**The task**
Each line of the data that includes "جالكسي" must be copied.

**Exercise data**
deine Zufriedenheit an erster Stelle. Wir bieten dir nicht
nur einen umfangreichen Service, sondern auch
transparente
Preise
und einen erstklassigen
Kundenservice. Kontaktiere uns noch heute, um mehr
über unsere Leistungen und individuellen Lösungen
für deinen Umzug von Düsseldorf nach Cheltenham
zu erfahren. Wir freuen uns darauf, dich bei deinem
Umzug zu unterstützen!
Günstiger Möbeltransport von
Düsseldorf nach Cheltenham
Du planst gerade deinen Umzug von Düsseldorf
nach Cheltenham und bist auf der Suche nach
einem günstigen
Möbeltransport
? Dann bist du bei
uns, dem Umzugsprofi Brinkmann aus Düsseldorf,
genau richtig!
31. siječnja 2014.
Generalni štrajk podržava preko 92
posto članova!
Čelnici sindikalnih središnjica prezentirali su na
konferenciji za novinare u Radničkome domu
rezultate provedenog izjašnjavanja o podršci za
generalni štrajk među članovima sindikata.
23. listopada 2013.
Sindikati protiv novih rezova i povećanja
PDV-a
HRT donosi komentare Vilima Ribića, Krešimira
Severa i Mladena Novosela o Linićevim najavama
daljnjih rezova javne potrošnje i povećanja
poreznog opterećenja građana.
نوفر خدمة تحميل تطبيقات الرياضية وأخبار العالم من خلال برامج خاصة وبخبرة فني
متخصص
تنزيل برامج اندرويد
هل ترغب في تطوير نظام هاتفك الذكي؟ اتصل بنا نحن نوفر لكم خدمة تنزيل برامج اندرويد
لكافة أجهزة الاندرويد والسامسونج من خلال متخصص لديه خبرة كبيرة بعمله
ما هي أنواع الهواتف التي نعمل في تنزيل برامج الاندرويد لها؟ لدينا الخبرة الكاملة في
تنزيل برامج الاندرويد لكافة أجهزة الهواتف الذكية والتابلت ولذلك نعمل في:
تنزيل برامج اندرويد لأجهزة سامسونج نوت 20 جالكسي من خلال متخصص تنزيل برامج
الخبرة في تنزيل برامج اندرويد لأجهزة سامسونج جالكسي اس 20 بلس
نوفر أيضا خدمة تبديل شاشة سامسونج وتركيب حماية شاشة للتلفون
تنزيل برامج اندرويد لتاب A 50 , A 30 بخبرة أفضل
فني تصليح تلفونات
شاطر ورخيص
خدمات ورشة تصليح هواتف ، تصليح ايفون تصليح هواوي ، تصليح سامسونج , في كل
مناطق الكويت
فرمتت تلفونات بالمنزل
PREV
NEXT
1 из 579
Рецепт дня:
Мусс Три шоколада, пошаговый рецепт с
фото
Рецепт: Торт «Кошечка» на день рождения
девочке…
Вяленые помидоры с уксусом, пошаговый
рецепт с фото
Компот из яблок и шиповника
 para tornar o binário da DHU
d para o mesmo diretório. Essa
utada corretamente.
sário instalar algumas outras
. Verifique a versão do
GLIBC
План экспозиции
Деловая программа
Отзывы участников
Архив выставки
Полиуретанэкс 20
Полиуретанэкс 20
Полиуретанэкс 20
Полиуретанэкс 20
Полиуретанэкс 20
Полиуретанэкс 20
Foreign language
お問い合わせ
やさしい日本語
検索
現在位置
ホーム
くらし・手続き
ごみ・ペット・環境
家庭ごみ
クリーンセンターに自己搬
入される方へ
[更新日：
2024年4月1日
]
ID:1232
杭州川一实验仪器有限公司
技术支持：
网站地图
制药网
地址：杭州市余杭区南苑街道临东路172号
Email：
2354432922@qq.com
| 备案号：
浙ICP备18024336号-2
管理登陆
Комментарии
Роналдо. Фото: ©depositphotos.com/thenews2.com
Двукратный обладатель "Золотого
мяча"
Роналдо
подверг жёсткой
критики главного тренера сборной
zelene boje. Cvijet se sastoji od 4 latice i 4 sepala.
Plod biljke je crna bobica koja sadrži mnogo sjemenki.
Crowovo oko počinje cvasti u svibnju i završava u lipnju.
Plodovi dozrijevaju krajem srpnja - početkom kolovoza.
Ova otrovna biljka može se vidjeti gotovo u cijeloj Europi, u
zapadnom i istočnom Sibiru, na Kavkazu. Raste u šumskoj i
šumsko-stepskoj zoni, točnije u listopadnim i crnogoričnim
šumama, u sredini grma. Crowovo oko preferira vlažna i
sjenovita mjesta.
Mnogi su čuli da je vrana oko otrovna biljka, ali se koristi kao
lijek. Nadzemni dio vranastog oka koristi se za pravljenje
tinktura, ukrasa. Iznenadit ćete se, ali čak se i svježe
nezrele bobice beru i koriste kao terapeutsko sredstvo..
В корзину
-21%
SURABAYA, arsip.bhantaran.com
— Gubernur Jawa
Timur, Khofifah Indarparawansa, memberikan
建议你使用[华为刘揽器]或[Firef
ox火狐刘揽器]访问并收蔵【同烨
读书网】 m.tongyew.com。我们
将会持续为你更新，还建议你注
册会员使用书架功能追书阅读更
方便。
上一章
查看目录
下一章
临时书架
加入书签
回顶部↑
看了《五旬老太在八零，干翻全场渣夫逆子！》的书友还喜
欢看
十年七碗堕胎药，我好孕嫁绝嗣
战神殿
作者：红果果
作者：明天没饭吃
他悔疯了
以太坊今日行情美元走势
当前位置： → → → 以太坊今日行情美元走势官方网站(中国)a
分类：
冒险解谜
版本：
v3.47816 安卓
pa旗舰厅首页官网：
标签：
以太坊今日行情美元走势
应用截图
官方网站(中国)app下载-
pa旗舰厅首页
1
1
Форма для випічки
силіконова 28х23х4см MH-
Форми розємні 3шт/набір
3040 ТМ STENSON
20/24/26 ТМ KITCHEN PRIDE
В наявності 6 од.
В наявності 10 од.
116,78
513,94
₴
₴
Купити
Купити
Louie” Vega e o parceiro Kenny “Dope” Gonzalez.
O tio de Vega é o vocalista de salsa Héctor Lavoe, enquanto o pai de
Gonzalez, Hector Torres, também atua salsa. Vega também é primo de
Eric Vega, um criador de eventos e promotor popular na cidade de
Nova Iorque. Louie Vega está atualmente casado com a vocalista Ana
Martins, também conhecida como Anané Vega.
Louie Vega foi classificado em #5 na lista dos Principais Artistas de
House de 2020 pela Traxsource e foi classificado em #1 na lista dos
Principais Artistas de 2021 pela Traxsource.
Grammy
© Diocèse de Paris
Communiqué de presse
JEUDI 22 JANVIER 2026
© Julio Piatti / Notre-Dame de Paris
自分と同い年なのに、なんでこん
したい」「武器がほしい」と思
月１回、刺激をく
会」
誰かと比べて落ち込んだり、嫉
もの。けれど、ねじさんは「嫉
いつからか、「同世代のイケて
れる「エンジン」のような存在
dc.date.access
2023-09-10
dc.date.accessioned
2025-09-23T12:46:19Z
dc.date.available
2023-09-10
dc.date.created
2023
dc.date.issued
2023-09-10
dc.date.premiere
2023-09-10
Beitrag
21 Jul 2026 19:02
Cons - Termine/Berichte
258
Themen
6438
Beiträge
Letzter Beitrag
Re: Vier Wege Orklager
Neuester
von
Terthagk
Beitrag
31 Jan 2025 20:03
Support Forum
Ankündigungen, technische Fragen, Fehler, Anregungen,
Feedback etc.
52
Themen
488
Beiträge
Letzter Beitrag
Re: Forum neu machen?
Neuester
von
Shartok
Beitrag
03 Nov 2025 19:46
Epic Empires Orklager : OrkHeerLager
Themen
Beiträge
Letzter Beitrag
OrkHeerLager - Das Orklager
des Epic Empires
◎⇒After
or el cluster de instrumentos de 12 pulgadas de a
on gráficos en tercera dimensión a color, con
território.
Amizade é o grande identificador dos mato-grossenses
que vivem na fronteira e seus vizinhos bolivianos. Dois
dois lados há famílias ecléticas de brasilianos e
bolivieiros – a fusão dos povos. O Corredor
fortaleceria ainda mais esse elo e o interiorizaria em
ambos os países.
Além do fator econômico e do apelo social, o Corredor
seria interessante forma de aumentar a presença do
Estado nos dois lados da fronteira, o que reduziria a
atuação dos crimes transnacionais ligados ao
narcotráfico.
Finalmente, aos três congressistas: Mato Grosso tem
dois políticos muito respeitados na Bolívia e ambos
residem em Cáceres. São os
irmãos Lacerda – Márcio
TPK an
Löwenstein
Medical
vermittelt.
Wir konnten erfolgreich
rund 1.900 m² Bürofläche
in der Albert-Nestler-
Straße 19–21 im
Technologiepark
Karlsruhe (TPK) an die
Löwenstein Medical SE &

**Response to this task**
تنزيل برامج اندرويد لأجهزة سامسونج نوت 20 جالكسي من خلال متخصص تنزيل برامج
الخبرة في تنزيل برامج اندرويد لأجهزة سامسونج جالكسي اس 20 بلس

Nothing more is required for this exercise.